Government on Thursday relented to local and international pressure to withdraw a controversial bill criminalising defamation.

The ‘Defamation and Freedom of Expression Act’ was submitted by the ruling Progressive Party of Maldives (PPM) Parliamentary Group leader MP Ahmed Nihan in March that sparked a public outcry with local media dubbing the bill as the "death of free media and speech in the Maldives."

The draft law, prescribes hefty fines of between MVR50, 000 (US$3,200) and MVR5 million (US$324,000) as penalties for violations, with offenders who fail to pay the court-imposed fine will face a one-year jail term.

Newspapers and websites that publish “defamatory content” may also have their licenses revoked, while the draft law says that the constitutional right to freedom of speech can be narrowed or restricted if an expression contradicts a tenet of Islam, threatens national security, defames or causes damage to an individual, or violates societal norms.

Local media also lambasted the government by pointing out that the bill will ‘’prevent journalists and citizens from speaking out over serious accusations of corruption and the integrity of state officials’.

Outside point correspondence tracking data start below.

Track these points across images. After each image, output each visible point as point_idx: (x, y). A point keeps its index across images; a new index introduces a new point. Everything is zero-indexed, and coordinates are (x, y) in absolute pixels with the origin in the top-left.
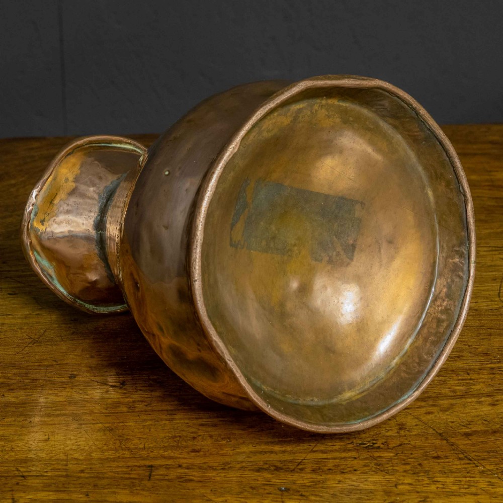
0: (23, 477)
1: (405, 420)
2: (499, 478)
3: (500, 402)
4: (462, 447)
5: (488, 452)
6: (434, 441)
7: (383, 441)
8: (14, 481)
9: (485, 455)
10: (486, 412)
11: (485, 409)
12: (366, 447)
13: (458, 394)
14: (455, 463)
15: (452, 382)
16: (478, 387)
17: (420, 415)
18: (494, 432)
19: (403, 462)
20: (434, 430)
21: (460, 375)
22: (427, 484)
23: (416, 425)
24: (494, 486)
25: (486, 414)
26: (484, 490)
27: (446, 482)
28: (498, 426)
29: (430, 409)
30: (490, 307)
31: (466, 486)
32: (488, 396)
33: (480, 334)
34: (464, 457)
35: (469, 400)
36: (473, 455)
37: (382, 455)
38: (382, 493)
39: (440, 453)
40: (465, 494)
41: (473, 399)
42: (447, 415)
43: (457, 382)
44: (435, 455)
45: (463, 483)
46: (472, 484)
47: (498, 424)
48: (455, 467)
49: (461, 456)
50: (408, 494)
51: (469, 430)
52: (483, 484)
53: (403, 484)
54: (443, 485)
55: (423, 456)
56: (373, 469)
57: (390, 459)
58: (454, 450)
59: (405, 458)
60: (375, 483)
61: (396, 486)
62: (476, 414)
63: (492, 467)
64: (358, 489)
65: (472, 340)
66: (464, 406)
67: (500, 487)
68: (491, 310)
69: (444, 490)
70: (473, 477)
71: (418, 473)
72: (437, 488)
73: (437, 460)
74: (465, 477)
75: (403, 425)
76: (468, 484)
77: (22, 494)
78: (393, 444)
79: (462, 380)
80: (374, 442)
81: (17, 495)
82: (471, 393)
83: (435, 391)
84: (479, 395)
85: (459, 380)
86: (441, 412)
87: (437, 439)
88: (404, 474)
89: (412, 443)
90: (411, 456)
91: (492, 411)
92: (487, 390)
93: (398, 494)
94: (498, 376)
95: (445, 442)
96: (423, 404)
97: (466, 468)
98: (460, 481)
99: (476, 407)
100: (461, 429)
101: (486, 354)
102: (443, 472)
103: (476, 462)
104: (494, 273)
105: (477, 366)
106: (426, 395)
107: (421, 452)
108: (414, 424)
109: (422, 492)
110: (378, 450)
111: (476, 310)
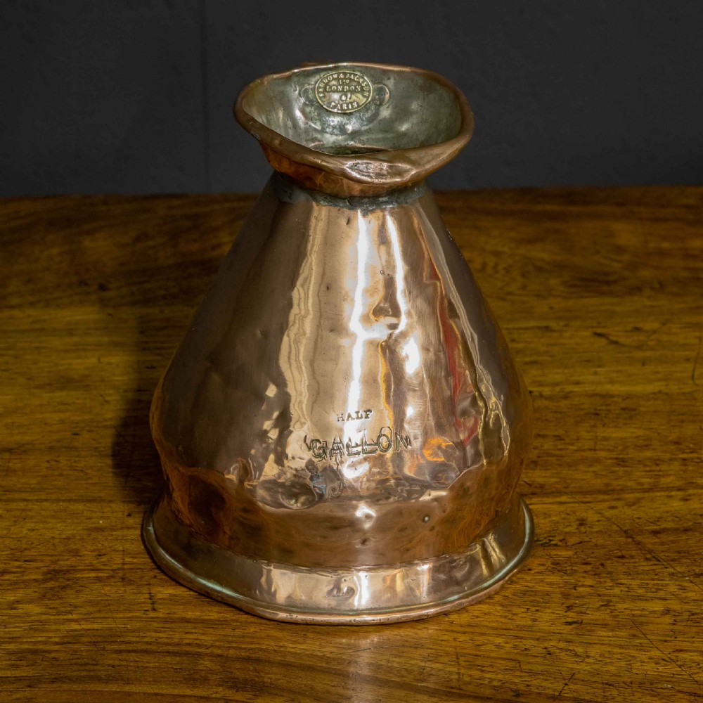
1: (585, 515)
2: (691, 582)
3: (692, 497)
4: (650, 546)
5: (679, 552)
6: (618, 539)
7: (561, 538)
8: (151, 574)
9: (675, 556)
11: (676, 505)
12: (542, 544)
13: (646, 486)
14: (642, 564)
15: (638, 473)
16: (668, 479)
17: (602, 510)
18: (686, 530)
19: (583, 561)
20: (618, 526)
21: (648, 466)
22: (610, 586)
23: (599, 521)
24: (685, 590)
25: (676, 510)
26: (673, 595)
27: (631, 585)
28: (690, 523)
29: (614, 503)
30: (682, 391)
31: (653, 590)
32: (679, 490)
33: (671, 420)
34: (652, 556)
35: (659, 494)
36: (662, 555)
37: (559, 553)
38: (560, 596)
39: (624, 553)
40: (652, 599)
41: (662, 493)
43: (644, 473)
44: (620, 554)
45: (650, 586)
46: (661, 587)
47: (690, 521)
48: (641, 568)
49: (649, 556)
50: (589, 597)
51: (658, 527)
52: (673, 588)
53: (583, 586)
54: (628, 588)
55: (606, 555)
56: (550, 569)
57: (568, 558)
58: (640, 549)
59: (585, 557)
60: (551, 584)
61: (575, 588)
62: (666, 510)
63: (684, 569)
64: (532, 591)
65: (662, 427)
66: (652, 500)
67: (692, 591)
68: (684, 393)
69: (629, 594)
70: (661, 580)
71: (600, 574)
72: (621, 591)
73: (621, 560)
74: (653, 580)
75: (583, 520)
76: (656, 587)
77: (160, 589)
78: (572, 541)
79: (650, 471)
80: (551, 538)
81: (155, 590)
82: (660, 486)
83: (619, 483)
84: (669, 489)
85: (646, 471)
86: (626, 507)
87: (621, 537)
88: (584, 575)
89: (594, 540)
90: (593, 555)
91: (684, 507)
92: (678, 483)
93: (578, 597)
94: (690, 468)
95: (630, 540)
96: (607, 497)
97: (654, 570)
98: (647, 584)
99: (665, 502)
100: (649, 526)
101: (677, 443)
102: (628, 574)
103: (665, 563)
104: (688, 353)
105: (668, 456)
106: (610, 488)
107: (603, 551)
108: (596, 519)
109: (605, 595)
110: (555, 548)
111: (667, 394)
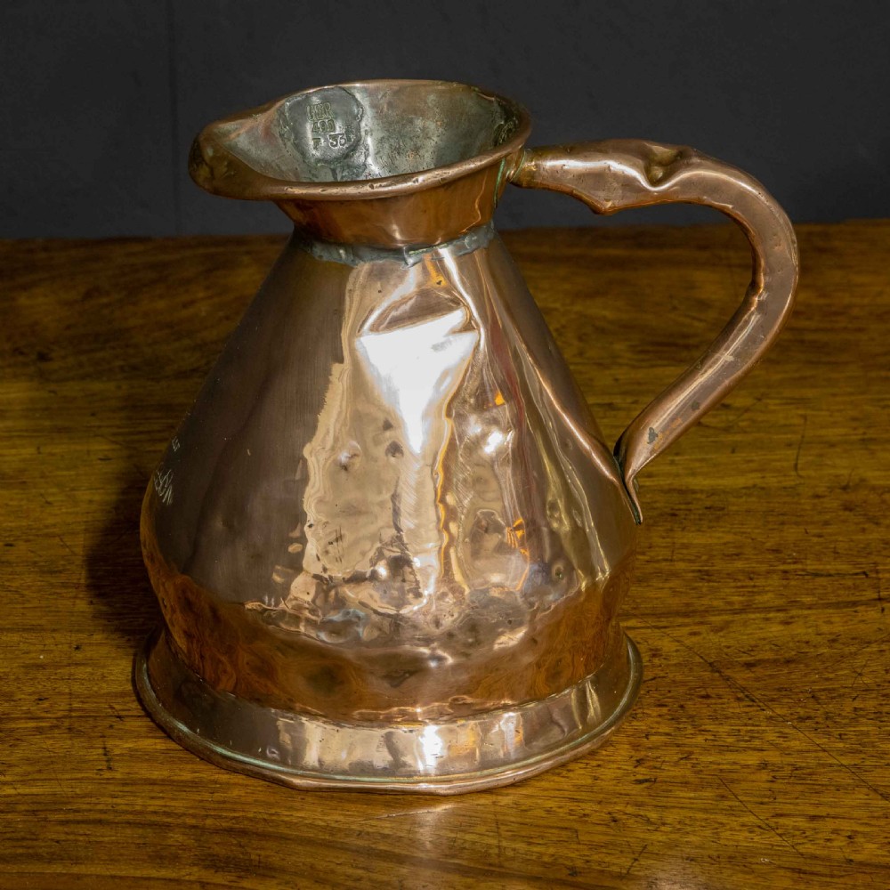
0: (119, 717)
1: (660, 643)
2: (795, 727)
3: (796, 619)
4: (742, 683)
5: (779, 690)
6: (702, 673)
8: (107, 723)
9: (775, 695)
10: (775, 634)
11: (775, 630)
13: (737, 607)
14: (732, 705)
15: (727, 590)
16: (766, 597)
17: (681, 637)
18: (788, 662)
19: (658, 703)
20: (701, 657)
21: (740, 581)
22: (691, 734)
23: (677, 651)
24: (786, 737)
25: (776, 637)
26: (772, 744)
27: (718, 732)
28: (793, 653)
29: (696, 629)
30: (785, 484)
31: (746, 738)
32: (779, 611)
33: (768, 522)
34: (744, 695)
35: (752, 616)
36: (757, 694)
38: (626, 746)
39: (709, 691)
40: (745, 749)
41: (758, 615)
42: (721, 637)
43: (734, 590)
44: (703, 693)
45: (742, 733)
46: (756, 735)
47: (793, 650)
48: (731, 710)
49: (740, 695)
50: (664, 748)
51: (752, 658)
52: (771, 735)
53: (656, 734)
54: (715, 736)
55: (687, 694)
58: (730, 686)
59: (660, 697)
62: (762, 636)
63: (785, 711)
65: (757, 531)
66: (745, 624)
67: (795, 739)
68: (785, 488)
69: (716, 743)
70: (757, 726)
71: (678, 718)
72: (706, 740)
73: (705, 701)
74: (746, 725)
75: (657, 650)
77: (118, 742)
79: (743, 587)
81: (110, 743)
82: (754, 606)
83: (703, 602)
84: (768, 609)
85: (738, 587)
86: (712, 633)
87: (705, 671)
88: (659, 719)
89: (671, 676)
90: (669, 695)
91: (785, 632)
92: (780, 602)
93: (650, 748)
94: (793, 583)
95: (717, 674)
96: (687, 620)
97: (747, 713)
98: (739, 730)
99: (762, 626)
100: (740, 657)
101: (777, 551)
102: (714, 718)
103: (761, 704)
104: (789, 436)
105: (764, 568)
106: (691, 609)
108: (675, 649)
109: (684, 745)
111: (763, 488)
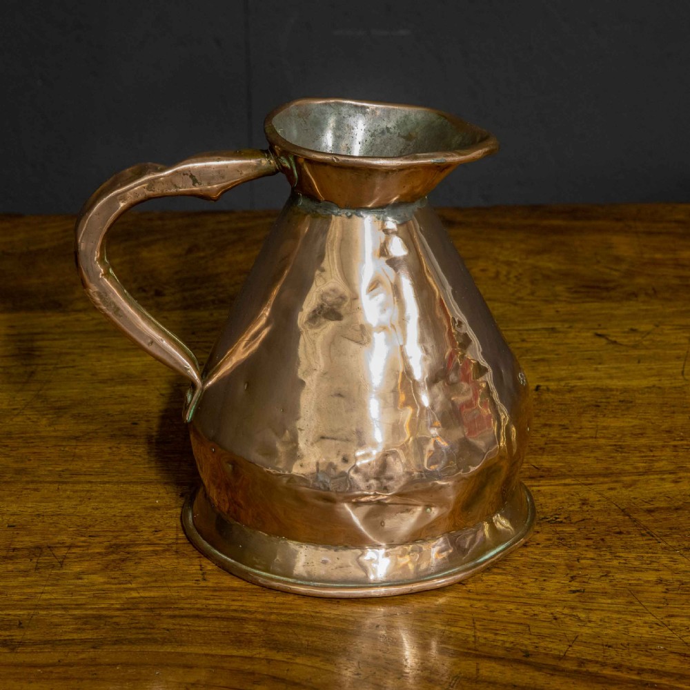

The Villi-Maafannu MP Nihan told Mihaaru that the government had decided to withdraw the bill and submit a more "media friendly" bill instead.

"I proposed a really strong bill. So instead of chopping it up, I decided to withdraw the bill," Nihan said.

Nihan said the new bill being drafted would enable much more room for freedom of speech and media.

He however, did not give any details of the new draft bill.